===== Teks Bacaan

Ledakan beragam kasus yang terjadi belakangan ini yang episentrumnya justru berada di institusi-institusi penegakan hukum mestinya menyadarkan kita bahwa reformasi hukum di negeri masih jauh panggang dari api.
Agenda-agenda pembaruan dalam institusi-institusi penegak hukum tidak membawa perubahan yang memberikan harapan bagi kesejatian penegakan hukum dan keadilan. Citra institusi-institusi penegak hukum terpuruk. Kepercayaan dan konfidens masyarakat terhadap institusi-institusi penegak hukum terkikis. Apa yang salah?
Hermann Mannheim pernah ungkapkan, “It is not the formula that decide the issue, but the men who have to apply the formula”. Di semua institusi hukum telah ditetapkan agenda-agenda pembaruan sebagai formula untuk melakukan perubahan sesuai cita-cita reformasi.

==========
===== Entri yang Diberikan

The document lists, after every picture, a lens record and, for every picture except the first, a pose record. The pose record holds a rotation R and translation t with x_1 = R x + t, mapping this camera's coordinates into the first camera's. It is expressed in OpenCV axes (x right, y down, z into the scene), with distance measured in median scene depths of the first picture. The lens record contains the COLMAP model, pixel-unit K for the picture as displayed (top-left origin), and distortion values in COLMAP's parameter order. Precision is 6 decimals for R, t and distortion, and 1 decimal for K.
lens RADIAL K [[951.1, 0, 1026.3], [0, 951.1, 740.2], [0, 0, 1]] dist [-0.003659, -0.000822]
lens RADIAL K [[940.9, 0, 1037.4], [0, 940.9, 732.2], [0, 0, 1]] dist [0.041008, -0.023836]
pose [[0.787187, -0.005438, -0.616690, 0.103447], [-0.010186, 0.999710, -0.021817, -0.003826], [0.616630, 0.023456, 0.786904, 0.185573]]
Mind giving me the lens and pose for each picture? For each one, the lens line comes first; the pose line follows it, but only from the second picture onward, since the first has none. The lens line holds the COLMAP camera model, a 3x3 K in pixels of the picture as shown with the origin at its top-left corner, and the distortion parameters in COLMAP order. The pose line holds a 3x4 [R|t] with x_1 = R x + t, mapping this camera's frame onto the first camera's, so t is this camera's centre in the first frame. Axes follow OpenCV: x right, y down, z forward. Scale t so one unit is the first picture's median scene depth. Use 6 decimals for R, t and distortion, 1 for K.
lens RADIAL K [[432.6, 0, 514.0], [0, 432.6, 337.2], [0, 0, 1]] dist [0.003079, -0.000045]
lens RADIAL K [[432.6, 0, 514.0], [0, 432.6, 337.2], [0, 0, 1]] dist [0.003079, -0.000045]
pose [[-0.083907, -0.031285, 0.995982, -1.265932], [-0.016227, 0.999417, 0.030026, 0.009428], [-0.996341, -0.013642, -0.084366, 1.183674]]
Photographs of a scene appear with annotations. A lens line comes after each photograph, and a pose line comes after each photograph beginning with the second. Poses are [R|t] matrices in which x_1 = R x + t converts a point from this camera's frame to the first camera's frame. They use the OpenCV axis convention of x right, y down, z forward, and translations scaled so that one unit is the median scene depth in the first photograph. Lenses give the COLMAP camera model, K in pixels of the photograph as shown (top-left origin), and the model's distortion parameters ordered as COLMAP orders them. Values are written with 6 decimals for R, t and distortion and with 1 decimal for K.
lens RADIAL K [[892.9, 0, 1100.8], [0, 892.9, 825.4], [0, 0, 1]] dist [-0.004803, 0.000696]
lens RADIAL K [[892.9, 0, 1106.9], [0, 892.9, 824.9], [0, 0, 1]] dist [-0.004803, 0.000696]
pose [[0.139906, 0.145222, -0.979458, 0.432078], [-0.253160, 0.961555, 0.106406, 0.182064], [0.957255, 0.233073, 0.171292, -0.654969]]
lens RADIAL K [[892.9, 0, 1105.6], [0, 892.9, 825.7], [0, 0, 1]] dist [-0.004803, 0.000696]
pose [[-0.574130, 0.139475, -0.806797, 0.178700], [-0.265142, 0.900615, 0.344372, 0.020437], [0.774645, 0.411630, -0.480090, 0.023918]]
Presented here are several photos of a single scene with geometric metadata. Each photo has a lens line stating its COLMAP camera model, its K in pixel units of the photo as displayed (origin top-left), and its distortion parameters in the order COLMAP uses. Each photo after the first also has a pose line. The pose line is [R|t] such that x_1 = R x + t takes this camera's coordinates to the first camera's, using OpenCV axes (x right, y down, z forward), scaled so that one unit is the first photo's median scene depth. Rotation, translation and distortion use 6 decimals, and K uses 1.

==========

Tugas Wajib ▸
Teruskan teks bacaan tentang reformasi penegakan hukum mulai dari kalimat terakhir yang ditampilkan. Entri-entri tersebut tidak diperlukan.

Bagian Jawaban ▸
Mahkamah Agung telah menetapkan pula agenda pembaruannya yang tercantum dalam Cetak Biru Pembaruan Mahkamah Agung dan Kertas Kerja Pembaruan Peradilan tahun 2003. Kejaksaan RI telah menetapkan Agenda Pembaruan Kejaksaan yang diluncurkan pada Hari Adhyaksa ke 45, pada tanggal 22 Juli 2005. Agenda ini terdiri dari 12 program pembaruan.
Demikian juga Kepolisian RI telah menetapkan Reformasi Polri yang dimulai momentum dipisahkannya Polri secara institusi dari TNI (ABRI) pada bulan April 1999. Momentum itu diawali oleh Instruksi Presiden Nomor 2 Tahun 1999 tentang Langkah-Langkah Kebijakan dalam Rangka Pemisahan POLRI dan ABRI. Kebijakan tersebut diikuti dengan terbitnya Tap MPR No. VI Tahun 2000 tentang Pemisahan Polri dan TNI, dan Tap MPR No. VII Tahun 2000 tentang Peran Polri dan TNI. Kebijakan dimaknai sebagai kemandirian Polri dengan melakukan perubahan pada tiga aspek, yakni aspek struktural, aspek instrumental, dan aspek kultural.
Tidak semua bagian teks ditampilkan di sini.